Fly stability

I’m new here, and just migrated our app over to try this out. We are coming from AWS.

So far, so good, with just a couple minor hiccups.

I’m excited so far, as AWS is very time consuming and I just don’t think it’s worth it for our needs

However, as I read through these posts it sounds like there’s a lot of instability in this platform.

For those that are running business with apps running on Fly, and have been for a while, how it is working out? Is it stable enough to depend on? We have paying customers, and can’t tolerate much instability,

Thanks for any insight.

Depends on how one architects their app on Fly.

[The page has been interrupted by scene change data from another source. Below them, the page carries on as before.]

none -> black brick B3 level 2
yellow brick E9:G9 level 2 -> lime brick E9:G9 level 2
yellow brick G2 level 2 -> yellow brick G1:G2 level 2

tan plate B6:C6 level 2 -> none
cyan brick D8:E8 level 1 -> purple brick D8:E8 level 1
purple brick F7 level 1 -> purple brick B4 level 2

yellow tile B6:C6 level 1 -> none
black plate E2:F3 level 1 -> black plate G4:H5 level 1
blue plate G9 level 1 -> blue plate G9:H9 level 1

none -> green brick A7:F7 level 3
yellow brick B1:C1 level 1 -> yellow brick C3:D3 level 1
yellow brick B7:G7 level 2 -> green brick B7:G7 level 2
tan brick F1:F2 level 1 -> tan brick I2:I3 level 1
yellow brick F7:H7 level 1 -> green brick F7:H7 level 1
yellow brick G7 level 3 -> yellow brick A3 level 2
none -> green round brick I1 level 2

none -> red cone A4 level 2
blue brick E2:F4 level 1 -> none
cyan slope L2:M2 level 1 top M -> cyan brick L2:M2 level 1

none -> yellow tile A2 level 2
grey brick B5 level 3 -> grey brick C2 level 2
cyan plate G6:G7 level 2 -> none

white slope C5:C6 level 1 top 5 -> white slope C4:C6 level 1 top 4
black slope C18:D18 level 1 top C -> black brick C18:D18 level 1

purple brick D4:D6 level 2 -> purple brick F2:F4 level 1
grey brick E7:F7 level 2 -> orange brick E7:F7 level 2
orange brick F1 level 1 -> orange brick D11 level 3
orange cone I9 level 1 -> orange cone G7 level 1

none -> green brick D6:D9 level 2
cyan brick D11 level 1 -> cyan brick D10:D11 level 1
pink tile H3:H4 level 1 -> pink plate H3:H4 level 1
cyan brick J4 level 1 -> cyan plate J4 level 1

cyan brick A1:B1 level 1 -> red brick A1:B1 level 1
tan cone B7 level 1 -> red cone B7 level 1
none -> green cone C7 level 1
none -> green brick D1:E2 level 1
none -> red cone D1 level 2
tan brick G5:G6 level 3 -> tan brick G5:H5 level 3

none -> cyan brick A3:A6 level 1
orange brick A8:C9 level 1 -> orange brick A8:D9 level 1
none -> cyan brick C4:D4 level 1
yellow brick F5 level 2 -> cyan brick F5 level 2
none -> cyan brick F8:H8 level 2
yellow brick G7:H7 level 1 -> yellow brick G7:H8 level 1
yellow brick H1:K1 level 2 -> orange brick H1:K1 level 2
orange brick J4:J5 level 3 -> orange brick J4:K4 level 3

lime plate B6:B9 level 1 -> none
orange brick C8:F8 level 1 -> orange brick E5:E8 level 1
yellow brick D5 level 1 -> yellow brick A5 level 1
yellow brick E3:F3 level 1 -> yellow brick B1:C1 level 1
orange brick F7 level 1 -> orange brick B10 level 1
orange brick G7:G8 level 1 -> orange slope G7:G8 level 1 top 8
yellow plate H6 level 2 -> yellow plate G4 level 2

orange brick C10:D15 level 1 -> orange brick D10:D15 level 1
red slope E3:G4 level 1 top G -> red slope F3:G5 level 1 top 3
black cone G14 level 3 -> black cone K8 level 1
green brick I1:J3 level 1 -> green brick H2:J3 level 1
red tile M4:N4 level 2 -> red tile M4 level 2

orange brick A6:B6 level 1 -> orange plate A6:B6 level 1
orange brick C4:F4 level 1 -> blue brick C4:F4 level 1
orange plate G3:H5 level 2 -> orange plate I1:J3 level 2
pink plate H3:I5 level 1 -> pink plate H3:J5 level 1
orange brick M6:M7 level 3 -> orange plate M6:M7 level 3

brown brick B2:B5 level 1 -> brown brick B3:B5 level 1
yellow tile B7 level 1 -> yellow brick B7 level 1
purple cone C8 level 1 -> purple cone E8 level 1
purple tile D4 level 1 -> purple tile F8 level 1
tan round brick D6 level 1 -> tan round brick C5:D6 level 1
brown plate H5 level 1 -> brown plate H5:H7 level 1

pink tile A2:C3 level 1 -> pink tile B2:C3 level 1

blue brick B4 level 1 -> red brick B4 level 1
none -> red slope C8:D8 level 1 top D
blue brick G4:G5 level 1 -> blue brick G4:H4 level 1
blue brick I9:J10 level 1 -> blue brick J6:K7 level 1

If you rely on features that Fly clearly advertises as being in-preview or beware dragons here, then you’d do better to rely on them but with added caution.

There are hiccups and Fly comes with its own idiosyncrasies, but nothing terrible.

There are many folks who run Prod successfully on Fly. Alas, no case studies to look at, yet: Customer success stories - #3 by kurt

Of course, when you let Fly handle a lot of the heavy devops stuff, the downside is you are helpless, and have to rely on their support and eng to fix if any of it goes kaput. This can (and does) happen on any Cloud. Overtime, you can build an intuition for the kind of issues on Fly and architect your app/cluster accordingly.

What we do is, run a small percentage of our Prod traffic through Fly (~15%), with an eye to move 100% of it whenever Apps v2 is generally available. There are some sharp edges to be sure, but nothing debilitating. That said, we really only build and run simple apps (no matter the platform), nothing overtly complicated or complex.

Frameworks based on Elixir, PHP, and Ruby are among the best supported on Fly.

May be others running much more heavier workloads will chime in, too.